At an altitude of 15 km, the parachutes came into play. The parachutes developed by the Aerial Delivery Research and Development Establishment (ADRDE) in Agra. The ADRDE is a premier Defence Research and Development Organisation (DRDO) laboratory and only one of its kind in the country that specialises in the design, development and production of para-drop systems for a comprehensive range of military applications. A variety of parachute systems, such as Combat Free Fall Systems, Free Fall Systems and those that are capable of dropping battle tanks and infantry combat vehicles weighing between seven tonnes and 16 tonnes from aircraft, have been realised by the ADRDE. Big aerostats, for surveillance, have been developed by the ADRDE.

In the December 18 mission itself, three parachutes helped to arrest the speed of descent of the module.

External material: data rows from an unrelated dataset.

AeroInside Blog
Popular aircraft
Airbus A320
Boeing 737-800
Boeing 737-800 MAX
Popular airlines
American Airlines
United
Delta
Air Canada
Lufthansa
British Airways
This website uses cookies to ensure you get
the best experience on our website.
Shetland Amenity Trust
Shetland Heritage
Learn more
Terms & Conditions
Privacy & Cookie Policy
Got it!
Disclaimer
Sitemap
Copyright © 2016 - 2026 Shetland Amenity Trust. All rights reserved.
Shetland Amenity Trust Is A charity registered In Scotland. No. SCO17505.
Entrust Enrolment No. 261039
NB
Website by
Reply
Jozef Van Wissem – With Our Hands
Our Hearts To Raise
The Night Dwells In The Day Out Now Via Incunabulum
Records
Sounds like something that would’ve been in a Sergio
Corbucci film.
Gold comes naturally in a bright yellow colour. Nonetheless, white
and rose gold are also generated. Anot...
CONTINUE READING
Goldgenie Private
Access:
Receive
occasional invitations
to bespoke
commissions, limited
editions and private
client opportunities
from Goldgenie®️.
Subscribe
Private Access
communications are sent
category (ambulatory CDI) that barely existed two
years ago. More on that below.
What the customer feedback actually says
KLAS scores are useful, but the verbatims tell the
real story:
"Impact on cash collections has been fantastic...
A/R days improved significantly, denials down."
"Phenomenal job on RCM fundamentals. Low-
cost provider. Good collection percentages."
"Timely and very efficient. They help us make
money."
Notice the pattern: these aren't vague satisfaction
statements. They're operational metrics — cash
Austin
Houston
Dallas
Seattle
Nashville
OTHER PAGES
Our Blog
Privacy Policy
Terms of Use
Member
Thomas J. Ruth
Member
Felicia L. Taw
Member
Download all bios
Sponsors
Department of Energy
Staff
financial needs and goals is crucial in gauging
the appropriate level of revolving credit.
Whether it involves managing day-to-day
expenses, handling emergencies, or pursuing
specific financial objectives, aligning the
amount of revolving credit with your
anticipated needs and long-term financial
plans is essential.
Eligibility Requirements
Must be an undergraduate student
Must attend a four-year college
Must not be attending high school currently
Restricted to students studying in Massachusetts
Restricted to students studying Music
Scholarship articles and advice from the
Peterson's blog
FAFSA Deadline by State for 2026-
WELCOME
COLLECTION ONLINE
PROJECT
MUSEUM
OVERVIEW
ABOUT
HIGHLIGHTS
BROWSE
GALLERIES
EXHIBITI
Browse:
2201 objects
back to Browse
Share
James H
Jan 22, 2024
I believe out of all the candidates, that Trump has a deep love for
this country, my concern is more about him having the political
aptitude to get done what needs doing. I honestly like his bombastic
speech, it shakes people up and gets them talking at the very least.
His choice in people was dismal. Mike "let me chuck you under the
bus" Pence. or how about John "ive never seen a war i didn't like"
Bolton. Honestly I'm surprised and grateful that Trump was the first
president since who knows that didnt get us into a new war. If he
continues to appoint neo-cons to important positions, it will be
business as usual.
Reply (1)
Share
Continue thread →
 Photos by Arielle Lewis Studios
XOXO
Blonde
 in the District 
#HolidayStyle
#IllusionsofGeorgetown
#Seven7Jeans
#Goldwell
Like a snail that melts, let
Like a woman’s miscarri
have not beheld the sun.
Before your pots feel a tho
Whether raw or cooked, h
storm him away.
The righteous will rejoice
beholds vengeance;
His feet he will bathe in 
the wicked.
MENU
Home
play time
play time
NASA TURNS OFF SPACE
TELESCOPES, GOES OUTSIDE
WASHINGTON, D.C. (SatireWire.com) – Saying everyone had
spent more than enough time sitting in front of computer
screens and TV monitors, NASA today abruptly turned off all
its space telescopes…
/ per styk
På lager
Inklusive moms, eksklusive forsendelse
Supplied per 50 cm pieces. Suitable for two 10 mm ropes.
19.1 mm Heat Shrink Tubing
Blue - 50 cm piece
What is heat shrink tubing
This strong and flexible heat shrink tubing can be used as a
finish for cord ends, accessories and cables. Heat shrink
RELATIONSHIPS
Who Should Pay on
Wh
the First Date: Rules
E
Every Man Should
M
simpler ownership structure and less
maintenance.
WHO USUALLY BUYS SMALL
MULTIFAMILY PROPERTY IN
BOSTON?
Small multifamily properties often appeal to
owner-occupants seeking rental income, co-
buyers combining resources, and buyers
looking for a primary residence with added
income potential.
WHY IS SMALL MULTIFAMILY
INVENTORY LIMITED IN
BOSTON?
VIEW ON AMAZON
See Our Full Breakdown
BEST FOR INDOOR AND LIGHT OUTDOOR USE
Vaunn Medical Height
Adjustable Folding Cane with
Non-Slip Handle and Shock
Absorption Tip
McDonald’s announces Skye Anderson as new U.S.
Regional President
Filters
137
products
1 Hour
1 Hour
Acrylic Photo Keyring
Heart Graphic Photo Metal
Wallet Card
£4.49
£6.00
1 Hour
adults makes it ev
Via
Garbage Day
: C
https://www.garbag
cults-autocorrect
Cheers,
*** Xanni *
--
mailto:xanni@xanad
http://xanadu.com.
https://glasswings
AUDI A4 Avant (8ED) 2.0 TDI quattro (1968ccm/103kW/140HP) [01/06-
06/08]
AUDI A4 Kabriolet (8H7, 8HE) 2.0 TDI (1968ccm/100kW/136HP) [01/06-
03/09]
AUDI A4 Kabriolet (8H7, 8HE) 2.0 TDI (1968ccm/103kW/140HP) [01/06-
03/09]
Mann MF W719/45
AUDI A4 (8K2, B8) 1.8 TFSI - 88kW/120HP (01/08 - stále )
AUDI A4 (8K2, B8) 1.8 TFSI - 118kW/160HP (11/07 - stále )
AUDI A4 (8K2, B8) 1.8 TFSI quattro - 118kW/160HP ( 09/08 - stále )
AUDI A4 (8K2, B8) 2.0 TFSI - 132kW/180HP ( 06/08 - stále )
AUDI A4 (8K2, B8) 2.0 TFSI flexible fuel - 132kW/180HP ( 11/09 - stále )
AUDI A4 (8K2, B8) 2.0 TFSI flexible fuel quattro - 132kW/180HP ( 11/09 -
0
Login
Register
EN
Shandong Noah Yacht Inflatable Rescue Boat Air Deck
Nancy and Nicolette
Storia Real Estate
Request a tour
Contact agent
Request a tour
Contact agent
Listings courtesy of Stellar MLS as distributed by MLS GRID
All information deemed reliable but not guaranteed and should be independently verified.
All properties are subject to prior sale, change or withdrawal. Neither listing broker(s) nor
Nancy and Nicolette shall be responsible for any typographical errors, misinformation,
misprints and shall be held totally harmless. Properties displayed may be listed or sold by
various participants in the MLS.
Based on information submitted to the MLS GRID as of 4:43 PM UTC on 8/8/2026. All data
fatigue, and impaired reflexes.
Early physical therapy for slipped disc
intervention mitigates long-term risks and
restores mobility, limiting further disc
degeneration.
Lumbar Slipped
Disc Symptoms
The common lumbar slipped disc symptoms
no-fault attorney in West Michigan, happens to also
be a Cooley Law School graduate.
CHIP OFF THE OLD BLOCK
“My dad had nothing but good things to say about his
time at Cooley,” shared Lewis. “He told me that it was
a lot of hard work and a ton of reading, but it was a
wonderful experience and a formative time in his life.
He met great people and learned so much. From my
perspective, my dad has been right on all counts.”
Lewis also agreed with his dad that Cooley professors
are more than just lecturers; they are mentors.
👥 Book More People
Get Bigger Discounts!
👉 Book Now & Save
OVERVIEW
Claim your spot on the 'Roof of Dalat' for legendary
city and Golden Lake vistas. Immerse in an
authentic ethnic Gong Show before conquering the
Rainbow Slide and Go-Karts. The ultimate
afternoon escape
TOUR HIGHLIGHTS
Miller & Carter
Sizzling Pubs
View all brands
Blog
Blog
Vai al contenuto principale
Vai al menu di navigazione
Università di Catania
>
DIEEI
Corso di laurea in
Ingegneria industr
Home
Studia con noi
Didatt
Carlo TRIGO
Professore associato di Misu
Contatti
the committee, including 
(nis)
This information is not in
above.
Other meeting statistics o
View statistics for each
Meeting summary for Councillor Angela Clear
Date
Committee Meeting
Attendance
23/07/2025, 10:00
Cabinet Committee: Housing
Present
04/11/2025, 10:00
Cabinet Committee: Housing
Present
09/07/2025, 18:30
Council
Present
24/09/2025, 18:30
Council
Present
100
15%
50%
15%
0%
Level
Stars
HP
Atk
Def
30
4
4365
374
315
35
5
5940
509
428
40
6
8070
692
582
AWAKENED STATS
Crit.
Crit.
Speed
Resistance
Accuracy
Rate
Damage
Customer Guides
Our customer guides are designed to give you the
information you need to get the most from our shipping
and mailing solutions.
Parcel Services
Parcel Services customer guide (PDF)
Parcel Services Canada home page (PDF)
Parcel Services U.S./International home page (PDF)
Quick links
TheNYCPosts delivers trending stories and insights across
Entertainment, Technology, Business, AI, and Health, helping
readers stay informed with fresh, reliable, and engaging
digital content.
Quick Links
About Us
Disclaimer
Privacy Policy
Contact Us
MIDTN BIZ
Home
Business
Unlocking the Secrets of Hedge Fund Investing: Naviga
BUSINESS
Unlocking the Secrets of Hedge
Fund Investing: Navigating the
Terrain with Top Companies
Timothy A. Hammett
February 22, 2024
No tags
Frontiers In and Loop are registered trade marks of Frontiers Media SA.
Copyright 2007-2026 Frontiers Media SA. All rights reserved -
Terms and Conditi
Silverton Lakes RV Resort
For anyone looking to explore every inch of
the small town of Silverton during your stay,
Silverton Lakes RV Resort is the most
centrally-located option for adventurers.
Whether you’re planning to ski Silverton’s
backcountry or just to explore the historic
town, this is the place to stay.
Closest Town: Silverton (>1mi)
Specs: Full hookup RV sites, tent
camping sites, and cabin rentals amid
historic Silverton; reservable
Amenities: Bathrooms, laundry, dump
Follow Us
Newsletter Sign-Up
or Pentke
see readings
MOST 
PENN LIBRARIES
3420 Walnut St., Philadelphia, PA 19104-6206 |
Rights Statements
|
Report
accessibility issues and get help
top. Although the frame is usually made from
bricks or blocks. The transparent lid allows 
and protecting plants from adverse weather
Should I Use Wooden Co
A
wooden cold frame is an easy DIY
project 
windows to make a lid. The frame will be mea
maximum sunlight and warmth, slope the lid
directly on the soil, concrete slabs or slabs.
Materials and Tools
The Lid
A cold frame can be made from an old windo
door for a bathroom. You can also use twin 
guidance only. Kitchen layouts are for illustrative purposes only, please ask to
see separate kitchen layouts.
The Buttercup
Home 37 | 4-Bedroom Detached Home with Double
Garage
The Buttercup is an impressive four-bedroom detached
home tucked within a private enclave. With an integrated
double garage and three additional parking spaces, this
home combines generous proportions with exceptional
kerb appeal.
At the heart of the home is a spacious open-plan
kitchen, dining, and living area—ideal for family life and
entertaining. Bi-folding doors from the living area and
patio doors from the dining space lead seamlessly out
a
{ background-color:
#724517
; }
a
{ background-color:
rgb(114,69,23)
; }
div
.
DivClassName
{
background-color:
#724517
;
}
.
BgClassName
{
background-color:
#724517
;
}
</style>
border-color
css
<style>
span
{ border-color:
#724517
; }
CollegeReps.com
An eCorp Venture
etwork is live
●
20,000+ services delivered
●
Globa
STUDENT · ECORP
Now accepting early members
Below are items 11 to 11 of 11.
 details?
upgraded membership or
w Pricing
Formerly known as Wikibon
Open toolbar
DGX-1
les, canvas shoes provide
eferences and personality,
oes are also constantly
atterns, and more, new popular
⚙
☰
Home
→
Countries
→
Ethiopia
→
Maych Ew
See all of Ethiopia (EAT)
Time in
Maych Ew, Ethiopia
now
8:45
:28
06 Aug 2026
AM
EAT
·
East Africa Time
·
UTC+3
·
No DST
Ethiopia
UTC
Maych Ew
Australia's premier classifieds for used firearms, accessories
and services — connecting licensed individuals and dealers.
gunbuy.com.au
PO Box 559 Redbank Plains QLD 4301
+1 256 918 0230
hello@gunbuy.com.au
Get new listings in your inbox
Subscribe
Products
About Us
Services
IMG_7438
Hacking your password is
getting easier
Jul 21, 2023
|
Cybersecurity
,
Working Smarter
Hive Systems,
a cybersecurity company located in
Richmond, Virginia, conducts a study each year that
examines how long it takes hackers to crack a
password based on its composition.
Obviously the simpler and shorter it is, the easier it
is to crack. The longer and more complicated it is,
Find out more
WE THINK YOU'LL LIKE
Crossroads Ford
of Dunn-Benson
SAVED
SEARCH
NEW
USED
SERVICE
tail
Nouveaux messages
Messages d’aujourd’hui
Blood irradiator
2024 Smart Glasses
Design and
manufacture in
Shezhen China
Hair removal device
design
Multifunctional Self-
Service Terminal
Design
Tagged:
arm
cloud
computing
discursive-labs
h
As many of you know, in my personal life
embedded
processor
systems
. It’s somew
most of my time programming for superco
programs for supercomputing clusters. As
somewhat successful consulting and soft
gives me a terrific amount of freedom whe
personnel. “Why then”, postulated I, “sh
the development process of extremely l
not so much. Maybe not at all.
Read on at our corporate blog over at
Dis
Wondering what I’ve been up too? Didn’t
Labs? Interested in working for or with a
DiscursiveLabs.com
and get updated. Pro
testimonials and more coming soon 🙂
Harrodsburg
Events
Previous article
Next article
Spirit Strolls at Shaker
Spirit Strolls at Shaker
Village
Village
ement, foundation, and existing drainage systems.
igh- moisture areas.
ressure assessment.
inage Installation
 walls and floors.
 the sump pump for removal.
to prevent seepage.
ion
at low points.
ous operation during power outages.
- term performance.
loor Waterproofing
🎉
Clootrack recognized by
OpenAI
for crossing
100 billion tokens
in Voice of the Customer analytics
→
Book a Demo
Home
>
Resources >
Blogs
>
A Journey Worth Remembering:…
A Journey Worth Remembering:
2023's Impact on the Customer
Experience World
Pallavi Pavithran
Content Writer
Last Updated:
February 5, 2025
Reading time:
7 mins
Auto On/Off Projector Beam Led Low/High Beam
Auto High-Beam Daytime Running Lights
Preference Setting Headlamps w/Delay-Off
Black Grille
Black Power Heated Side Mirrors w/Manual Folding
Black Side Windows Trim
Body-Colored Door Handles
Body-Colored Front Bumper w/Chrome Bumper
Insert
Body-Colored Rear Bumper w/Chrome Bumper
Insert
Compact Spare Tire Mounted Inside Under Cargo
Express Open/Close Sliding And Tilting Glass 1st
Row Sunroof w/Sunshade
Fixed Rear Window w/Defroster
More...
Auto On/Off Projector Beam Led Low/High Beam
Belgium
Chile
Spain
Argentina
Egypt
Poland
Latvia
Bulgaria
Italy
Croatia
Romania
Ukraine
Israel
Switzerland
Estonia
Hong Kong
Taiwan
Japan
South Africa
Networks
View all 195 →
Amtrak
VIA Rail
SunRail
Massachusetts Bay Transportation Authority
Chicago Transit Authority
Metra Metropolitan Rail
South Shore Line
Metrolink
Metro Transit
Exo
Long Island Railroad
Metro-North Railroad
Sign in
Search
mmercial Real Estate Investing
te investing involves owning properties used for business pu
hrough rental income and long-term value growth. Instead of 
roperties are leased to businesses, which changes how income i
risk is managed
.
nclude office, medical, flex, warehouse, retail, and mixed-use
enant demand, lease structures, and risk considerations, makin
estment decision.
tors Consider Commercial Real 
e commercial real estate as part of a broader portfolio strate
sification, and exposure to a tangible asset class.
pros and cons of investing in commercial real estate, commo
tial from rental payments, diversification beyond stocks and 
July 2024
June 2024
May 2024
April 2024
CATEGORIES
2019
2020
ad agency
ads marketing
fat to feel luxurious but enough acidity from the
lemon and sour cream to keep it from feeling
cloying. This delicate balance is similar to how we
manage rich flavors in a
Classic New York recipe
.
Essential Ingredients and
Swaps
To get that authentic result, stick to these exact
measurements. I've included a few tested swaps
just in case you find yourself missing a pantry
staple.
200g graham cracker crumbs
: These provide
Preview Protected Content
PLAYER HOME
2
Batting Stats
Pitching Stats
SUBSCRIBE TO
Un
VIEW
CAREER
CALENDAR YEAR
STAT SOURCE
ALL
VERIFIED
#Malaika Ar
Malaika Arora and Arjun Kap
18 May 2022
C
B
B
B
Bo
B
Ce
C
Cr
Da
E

One was a drogue parachute while the other two were the main parachutes. The main parachutes were massive contraptions with a diameter of 31 m each. As a measure of redundancy, there was another set of these three parachutes in case the first set failed to deploy.

When the parachutes opened up at a height of 15 km, the beacon aboard the unmanned crew module started beaming data about the module’s latitude and longitude to ISTRAC, Bangalore. ISTRAC sent the data to Sriharikota which, in turn, transmitted the coordinates to the Coast Guard vessel.

Once the parachutes opened up and the velocity of the module’s descent came to 7.2 metres a second, the module splashed down. Sensing the impact, the parachutes disconnected autonomously. The module hit the waters about 700 km from Port Blair. Soon, dye-markers from the module sprayed the waters with a fluorescent green-coloured dye, which could be seen from an aircraft. The Coast Guard vessel, which received the coordinates of the splash-down point, reached the area soon to recover the module.

ISRO engineers belonging to its Human Spaceflight Programme are happy that the mission supplied them with enormous data on the module’s aerodynamics, the performance of the control thrusters and the thermal protection systems, and the unfolding of the parachutes, among other things. The Human Spaceflight Programme team includes P. Sunil, its Deputy Project Director, P. Damodaran, B. Anzar and S.S. Vinod.

If the space suits the VSSC has developed are any indication, ISRO’s dream of sending astronauts into space will be realised sooner than expected.